Look through the entries below for the line that contains "pinky dip: (336, 307)", then set down that line and each one after it exactly, through the last.

── Data provided ──

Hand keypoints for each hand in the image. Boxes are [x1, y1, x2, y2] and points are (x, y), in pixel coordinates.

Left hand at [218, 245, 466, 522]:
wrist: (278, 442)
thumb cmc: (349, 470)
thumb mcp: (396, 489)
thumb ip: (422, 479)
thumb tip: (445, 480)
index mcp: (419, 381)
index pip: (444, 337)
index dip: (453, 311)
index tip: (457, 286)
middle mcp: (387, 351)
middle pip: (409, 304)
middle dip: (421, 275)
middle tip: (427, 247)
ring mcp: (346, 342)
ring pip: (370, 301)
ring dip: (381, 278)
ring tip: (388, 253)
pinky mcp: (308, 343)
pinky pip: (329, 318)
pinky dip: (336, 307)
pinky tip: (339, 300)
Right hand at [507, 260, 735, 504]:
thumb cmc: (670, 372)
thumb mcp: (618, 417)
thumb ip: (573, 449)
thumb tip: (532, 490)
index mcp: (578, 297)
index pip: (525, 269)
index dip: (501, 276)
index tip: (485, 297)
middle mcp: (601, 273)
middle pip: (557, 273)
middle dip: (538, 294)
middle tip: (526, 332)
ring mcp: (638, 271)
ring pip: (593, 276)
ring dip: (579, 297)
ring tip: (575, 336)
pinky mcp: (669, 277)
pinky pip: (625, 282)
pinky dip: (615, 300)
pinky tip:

───

# Task result:
pinky dip: (336, 307)
pinky tip: (339, 300)
Right hand at [507, 260, 735, 504]:
thumb cmc: (670, 372)
thumb mcp: (618, 417)
thumb ip: (573, 449)
thumb tip: (532, 490)
index mcp: (578, 297)
index pip: (525, 269)
index dip: (501, 276)
index tip: (485, 297)
middle mcp: (601, 273)
middle pip: (557, 273)
middle dip: (538, 294)
middle tip: (526, 332)
ring mcp: (638, 271)
ring pip: (593, 276)
ring dip: (579, 297)
ring tip: (575, 336)
pinky mcp: (669, 277)
pinky pip: (625, 282)
pinky dip: (615, 300)
pinky tip:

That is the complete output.